Dieser neu ansprechende Stil zeichnet die ansteckende Lebensfreude von Harvieu auf dem gesamten Album nach. Flüchtige Bilder halten kleine Momente persönlicher Befreiung fest, wie „cutting my hair in the bathroom mirror”, während andere wie das witzige „Tomorrow’s Girl Today“ Leitbilder für die Zukunft verkünden: “as soon as I stop making bad decisions / oh world, watch out!” Eines der bewegendsten – das anschmiegende „My Body She Is Alive“ – fängt die Erleichterung und das erneute Gefühl der Kontrolle ein, mit denen sich jeder, der eine lebensverändernde Situation überwunden hat, sicherlich verstanden fühlt. Es gibt Anspielungen auf Regina Spektor in der orchestralischen Ballade „Spirit Me Away“, während solche wie Nadine Shah einen Einfluss auf den herausragenden Track „Cruel Disguise“ zu haben scheinen.  

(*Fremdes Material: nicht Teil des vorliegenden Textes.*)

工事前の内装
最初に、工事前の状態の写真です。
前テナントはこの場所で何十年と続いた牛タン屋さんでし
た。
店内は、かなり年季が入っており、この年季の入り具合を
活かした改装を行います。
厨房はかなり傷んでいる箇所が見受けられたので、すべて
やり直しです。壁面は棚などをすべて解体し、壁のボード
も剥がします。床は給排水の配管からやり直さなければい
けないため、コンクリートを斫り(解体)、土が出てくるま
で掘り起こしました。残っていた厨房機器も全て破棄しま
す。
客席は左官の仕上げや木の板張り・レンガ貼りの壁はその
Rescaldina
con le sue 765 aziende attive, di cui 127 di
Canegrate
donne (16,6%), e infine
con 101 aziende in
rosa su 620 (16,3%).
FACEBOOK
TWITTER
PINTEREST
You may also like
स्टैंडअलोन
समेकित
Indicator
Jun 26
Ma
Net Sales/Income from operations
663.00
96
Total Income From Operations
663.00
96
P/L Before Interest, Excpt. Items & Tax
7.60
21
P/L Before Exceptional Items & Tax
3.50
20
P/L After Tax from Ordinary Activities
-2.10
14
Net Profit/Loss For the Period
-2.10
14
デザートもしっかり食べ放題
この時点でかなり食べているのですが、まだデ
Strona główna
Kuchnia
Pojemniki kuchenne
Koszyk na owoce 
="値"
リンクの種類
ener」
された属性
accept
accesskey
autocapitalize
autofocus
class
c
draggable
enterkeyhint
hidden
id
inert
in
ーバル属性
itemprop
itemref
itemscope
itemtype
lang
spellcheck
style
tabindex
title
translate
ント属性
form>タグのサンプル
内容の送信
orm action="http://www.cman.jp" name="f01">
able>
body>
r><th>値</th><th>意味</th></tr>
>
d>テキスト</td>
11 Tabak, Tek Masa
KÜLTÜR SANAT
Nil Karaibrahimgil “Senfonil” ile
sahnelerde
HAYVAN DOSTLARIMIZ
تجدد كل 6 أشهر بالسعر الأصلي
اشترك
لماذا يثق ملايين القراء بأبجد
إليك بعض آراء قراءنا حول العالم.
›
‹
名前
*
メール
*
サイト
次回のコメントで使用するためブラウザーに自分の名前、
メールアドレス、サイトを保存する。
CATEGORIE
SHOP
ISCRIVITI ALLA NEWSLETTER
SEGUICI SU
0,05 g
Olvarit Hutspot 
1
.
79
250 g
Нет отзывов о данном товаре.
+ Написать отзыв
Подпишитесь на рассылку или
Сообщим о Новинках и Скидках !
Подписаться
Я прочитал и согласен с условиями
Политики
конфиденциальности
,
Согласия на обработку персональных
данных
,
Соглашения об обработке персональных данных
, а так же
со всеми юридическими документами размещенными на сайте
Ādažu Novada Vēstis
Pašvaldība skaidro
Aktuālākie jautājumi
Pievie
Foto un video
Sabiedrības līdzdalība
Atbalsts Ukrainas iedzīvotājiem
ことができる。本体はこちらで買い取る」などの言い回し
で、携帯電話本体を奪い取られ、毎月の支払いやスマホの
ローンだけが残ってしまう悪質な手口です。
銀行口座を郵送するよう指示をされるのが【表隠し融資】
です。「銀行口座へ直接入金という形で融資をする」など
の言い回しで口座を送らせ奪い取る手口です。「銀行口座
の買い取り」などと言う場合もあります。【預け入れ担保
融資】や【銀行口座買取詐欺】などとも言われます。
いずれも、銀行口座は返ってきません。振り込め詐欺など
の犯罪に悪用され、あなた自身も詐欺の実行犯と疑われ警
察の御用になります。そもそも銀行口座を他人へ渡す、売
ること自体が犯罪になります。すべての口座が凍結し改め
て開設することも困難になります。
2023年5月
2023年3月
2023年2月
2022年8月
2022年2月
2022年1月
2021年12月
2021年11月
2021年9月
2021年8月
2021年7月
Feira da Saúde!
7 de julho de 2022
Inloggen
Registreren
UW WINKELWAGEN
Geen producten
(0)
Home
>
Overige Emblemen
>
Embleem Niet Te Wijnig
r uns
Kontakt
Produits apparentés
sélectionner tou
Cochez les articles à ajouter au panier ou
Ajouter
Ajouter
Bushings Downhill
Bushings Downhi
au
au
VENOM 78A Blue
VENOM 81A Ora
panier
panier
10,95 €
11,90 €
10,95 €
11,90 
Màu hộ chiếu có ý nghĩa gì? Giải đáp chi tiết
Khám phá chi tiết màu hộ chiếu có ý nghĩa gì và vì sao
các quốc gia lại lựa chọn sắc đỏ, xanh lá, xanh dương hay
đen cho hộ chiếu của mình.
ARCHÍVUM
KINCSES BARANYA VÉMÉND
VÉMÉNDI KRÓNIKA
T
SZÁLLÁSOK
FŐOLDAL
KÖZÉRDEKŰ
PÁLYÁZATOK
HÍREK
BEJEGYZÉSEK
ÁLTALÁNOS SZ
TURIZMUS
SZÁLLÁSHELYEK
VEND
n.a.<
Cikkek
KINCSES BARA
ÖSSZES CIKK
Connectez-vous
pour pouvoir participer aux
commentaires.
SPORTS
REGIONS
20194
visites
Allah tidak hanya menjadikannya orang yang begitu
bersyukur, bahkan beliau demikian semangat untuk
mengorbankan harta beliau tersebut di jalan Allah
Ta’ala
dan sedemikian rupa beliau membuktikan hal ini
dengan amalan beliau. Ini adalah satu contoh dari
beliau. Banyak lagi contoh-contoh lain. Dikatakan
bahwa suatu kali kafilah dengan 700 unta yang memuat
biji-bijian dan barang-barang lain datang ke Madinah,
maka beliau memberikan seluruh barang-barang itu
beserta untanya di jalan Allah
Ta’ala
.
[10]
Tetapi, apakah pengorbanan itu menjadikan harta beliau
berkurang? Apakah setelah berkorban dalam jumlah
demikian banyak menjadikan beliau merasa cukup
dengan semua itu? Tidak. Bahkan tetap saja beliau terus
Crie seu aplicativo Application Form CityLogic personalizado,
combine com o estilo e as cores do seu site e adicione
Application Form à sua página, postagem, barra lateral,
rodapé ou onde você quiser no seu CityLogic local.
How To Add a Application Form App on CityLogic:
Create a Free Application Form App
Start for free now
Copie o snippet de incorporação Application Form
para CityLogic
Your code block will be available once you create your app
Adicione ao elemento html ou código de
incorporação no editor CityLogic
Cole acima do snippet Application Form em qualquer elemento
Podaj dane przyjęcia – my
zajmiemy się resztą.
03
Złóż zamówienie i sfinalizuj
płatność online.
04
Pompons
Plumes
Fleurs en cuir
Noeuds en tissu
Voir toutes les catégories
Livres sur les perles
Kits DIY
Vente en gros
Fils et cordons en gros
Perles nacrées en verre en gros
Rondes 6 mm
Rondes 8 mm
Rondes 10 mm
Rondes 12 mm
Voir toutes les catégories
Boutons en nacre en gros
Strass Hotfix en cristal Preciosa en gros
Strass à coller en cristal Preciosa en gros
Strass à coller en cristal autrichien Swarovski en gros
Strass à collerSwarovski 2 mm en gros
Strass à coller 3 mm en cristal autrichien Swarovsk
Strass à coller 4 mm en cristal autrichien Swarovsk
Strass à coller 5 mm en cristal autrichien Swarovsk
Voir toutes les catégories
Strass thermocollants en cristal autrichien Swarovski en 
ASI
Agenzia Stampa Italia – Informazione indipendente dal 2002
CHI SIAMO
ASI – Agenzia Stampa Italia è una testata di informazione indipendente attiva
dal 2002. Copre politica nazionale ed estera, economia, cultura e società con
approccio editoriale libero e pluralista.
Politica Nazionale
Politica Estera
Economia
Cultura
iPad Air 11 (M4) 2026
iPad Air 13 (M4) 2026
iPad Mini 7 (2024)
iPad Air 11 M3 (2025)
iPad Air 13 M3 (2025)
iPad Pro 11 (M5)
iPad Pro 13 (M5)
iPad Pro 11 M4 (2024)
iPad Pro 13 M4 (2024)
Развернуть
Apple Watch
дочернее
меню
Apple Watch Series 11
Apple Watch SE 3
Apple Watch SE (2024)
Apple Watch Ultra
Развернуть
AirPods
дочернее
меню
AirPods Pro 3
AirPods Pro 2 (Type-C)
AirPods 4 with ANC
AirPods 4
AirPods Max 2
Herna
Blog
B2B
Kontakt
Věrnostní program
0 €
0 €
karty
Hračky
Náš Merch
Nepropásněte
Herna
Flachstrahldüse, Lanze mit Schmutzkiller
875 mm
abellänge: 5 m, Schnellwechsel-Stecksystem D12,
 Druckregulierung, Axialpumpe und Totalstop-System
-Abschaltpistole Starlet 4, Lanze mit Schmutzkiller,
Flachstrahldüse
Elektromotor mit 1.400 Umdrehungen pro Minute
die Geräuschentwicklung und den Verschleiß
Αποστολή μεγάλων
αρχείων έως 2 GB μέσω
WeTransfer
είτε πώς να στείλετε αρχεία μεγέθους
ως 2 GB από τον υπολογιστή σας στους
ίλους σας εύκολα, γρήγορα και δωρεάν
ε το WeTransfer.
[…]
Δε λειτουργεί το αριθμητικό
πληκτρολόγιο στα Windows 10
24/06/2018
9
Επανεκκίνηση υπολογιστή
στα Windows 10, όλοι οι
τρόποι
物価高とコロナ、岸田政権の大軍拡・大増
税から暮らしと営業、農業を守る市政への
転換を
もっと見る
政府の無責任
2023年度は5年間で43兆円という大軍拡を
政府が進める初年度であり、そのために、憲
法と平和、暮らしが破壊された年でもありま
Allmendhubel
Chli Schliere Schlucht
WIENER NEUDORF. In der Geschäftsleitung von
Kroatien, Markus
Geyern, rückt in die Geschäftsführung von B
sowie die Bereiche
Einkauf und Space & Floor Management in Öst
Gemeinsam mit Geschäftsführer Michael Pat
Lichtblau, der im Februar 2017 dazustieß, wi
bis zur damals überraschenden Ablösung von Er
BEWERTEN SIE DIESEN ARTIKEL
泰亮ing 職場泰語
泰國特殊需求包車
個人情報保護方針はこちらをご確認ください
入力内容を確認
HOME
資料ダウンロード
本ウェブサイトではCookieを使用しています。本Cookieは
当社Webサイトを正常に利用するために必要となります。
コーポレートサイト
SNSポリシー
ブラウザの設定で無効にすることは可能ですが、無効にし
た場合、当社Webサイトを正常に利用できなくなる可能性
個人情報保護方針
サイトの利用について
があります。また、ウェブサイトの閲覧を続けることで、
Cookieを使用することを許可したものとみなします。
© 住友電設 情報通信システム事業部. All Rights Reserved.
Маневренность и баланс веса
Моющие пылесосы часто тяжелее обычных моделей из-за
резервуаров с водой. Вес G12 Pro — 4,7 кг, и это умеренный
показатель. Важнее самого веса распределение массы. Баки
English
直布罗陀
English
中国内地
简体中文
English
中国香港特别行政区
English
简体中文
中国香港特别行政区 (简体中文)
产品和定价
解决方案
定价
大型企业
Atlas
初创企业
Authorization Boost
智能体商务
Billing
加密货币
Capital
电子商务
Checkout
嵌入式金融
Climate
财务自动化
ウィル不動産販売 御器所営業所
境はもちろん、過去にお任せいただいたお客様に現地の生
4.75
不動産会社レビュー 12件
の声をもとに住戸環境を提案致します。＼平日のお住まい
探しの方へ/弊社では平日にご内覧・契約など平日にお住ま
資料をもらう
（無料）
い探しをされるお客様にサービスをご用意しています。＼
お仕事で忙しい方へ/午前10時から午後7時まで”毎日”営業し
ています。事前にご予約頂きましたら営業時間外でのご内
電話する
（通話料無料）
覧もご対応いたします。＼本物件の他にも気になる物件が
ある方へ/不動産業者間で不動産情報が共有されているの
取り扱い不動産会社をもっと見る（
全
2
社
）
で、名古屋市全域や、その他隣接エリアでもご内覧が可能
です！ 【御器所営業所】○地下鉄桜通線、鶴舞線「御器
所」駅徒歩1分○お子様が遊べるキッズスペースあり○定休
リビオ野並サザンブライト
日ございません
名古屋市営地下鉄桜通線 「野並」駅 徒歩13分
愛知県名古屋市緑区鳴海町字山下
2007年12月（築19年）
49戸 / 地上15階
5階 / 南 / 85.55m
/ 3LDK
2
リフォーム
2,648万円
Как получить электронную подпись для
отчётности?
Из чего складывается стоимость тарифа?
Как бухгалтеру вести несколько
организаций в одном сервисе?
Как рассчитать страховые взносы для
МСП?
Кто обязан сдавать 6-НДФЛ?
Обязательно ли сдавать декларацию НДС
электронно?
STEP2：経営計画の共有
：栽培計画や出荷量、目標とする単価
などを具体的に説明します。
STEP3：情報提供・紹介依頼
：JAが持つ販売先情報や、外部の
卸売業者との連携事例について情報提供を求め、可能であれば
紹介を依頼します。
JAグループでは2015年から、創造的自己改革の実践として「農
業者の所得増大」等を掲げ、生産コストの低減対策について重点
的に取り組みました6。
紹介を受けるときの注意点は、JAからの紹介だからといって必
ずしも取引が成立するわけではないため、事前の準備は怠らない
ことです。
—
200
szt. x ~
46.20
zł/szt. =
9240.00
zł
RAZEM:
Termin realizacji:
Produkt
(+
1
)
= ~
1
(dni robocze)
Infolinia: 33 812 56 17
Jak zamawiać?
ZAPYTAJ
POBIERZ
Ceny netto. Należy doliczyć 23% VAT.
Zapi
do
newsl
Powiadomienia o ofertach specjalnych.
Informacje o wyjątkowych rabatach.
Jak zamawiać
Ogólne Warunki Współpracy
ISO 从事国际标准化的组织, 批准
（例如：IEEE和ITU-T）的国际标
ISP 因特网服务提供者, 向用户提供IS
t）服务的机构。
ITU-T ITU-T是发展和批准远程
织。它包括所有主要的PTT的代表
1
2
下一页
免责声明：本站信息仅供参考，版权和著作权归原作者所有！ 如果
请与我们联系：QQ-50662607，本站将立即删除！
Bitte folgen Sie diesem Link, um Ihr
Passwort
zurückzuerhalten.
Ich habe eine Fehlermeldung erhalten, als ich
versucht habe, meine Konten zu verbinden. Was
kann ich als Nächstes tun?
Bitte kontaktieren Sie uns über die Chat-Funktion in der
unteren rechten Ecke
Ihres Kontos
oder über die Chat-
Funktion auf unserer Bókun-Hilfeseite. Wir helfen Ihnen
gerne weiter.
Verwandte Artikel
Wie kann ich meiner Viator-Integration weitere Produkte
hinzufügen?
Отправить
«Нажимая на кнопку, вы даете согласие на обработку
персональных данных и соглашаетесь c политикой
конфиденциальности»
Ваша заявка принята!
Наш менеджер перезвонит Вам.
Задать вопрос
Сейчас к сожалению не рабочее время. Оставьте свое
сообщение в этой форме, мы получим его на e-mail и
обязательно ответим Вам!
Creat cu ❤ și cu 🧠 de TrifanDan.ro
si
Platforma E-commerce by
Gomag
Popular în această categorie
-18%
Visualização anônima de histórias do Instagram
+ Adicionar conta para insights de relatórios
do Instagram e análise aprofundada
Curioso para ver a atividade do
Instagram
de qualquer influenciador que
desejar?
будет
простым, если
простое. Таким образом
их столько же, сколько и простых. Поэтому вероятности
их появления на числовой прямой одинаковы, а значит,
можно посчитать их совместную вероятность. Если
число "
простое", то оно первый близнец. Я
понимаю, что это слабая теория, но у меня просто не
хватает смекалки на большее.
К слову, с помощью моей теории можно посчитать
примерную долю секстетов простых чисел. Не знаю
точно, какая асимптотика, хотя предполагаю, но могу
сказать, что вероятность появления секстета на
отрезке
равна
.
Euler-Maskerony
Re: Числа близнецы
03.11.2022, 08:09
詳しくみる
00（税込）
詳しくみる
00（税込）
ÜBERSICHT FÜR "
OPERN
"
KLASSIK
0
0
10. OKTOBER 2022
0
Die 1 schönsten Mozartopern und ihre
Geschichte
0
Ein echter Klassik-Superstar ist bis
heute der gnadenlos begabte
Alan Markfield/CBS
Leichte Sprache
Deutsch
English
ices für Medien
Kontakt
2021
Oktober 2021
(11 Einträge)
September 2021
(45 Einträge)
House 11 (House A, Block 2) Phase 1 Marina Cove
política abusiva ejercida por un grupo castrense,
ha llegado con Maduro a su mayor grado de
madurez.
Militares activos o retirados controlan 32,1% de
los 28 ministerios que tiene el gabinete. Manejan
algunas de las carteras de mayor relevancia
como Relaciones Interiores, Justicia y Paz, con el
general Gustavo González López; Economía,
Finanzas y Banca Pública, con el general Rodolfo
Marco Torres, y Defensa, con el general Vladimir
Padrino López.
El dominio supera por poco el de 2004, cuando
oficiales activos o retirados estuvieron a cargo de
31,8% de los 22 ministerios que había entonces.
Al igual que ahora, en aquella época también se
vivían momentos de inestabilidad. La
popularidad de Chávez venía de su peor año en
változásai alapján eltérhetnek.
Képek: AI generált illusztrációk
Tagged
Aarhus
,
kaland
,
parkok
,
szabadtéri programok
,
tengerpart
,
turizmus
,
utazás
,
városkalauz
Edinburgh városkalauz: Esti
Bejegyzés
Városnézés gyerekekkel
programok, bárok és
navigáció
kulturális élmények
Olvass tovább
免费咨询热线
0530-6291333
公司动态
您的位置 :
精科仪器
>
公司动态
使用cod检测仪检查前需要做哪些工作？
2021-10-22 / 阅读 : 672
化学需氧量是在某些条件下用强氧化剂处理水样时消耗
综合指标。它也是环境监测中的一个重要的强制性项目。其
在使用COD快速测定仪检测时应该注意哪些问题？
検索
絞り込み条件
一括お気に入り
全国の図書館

Bei 12 Tracks gibt es manch füllenden Moment, aber der Abschluss von „My Body She Is Alive“ ist ein erhebendes Ende dieses Albums und feiert die Überwindung von Widrigkeiten – ein passendes Ende für eine Platte, die letztendlich ein Aufruf an die Waffen ist, um das Drama nicht nur zu genießen, sondern es zu feiern.